On February 14, 2025, the Trump administration signed Executive Order 14214, directing the elimination of COVID-19 vaccine mandates in schools. The order removes federal requirements and guidance that previously obligated schools receiving federal funding to mandate COVID-19 vaccination as a condition of student or employee participation. While the executive order itself does not prohibit individual states or school districts from maintaining their own vaccine requirements, it strips away the federal framework that had standardized these policies across federally-funded institutions.

The direct impact falls on schools, students, and educators nationwide. Schools that previously enforced vaccine mandates as a condition of federal funding eligibility now face new discretion over vaccination policy. Students who had been required to demonstrate vaccination status to attend school or participate in school activities are no longer subject to federal vaccine requirements. School employees, including teachers and support staff, are similarly relieved of federal vaccine mandates tied to their employment. However, the practical effect varies significantly by state and local jurisdiction, as districts in certain states may continue enforcing their own vaccine requirements independent of federal policy.

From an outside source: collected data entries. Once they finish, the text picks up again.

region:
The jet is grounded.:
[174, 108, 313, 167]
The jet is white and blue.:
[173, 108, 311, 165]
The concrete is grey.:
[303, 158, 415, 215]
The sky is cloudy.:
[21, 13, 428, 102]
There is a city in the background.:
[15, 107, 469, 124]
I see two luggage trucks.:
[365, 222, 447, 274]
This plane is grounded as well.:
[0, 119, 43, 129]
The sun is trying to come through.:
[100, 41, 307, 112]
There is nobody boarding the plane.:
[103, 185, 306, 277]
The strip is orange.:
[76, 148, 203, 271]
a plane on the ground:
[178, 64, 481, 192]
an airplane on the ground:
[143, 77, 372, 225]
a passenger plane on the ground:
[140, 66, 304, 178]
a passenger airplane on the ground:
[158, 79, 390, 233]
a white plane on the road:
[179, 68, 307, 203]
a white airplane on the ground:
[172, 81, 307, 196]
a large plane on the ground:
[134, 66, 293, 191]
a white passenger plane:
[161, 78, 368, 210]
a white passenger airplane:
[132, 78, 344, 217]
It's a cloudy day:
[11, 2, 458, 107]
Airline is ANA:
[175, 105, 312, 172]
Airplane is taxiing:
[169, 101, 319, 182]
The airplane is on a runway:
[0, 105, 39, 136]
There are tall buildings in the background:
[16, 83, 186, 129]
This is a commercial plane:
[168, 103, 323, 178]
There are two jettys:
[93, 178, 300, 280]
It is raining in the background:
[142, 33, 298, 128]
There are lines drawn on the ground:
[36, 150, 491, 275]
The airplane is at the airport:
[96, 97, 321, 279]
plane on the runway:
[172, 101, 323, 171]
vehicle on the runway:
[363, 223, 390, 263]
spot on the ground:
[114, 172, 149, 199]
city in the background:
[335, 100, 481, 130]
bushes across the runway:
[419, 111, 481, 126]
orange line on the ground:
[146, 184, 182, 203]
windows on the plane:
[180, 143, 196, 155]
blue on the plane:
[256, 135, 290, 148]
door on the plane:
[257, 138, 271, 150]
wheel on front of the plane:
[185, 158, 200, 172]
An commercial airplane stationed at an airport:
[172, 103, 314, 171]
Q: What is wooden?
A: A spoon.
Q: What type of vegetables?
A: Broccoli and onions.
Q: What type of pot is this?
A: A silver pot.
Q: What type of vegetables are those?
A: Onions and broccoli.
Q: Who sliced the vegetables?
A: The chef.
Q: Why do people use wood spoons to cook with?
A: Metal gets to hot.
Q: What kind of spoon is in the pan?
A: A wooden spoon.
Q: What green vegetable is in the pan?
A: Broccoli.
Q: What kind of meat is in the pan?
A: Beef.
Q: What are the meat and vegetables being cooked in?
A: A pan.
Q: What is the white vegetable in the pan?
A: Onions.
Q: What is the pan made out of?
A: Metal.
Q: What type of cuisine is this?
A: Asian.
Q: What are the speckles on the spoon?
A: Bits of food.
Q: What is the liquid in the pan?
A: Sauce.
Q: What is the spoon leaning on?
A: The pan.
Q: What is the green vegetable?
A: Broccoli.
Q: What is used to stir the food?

This order reflects a broader pattern of education policy reversals and restructuring across the Trump administration's second term. It aligns with concurrent actions such as Executive Order 14280, which reinstated more permissive school discipline policies, and the closure of the Department of Education's Office of English Language Acquisition, which eliminated federal support structures for vulnerable student populations. These actions collectively signal a devolution of federal educational authority toward state and local control, though not uniformly in favor of student protections across all demographics.

The executive order carries no apparent legal challenge status at present, though the extent of federal authority to unilaterally eliminate vaccine requirements—versus requiring congressional action—remains constitutionally complex. Reversal would require either presidential action through a subsequent executive order or congressional legislation restoring federal vaccine mandate authority in schools, a politically unlikely prospect given current partisan alignment.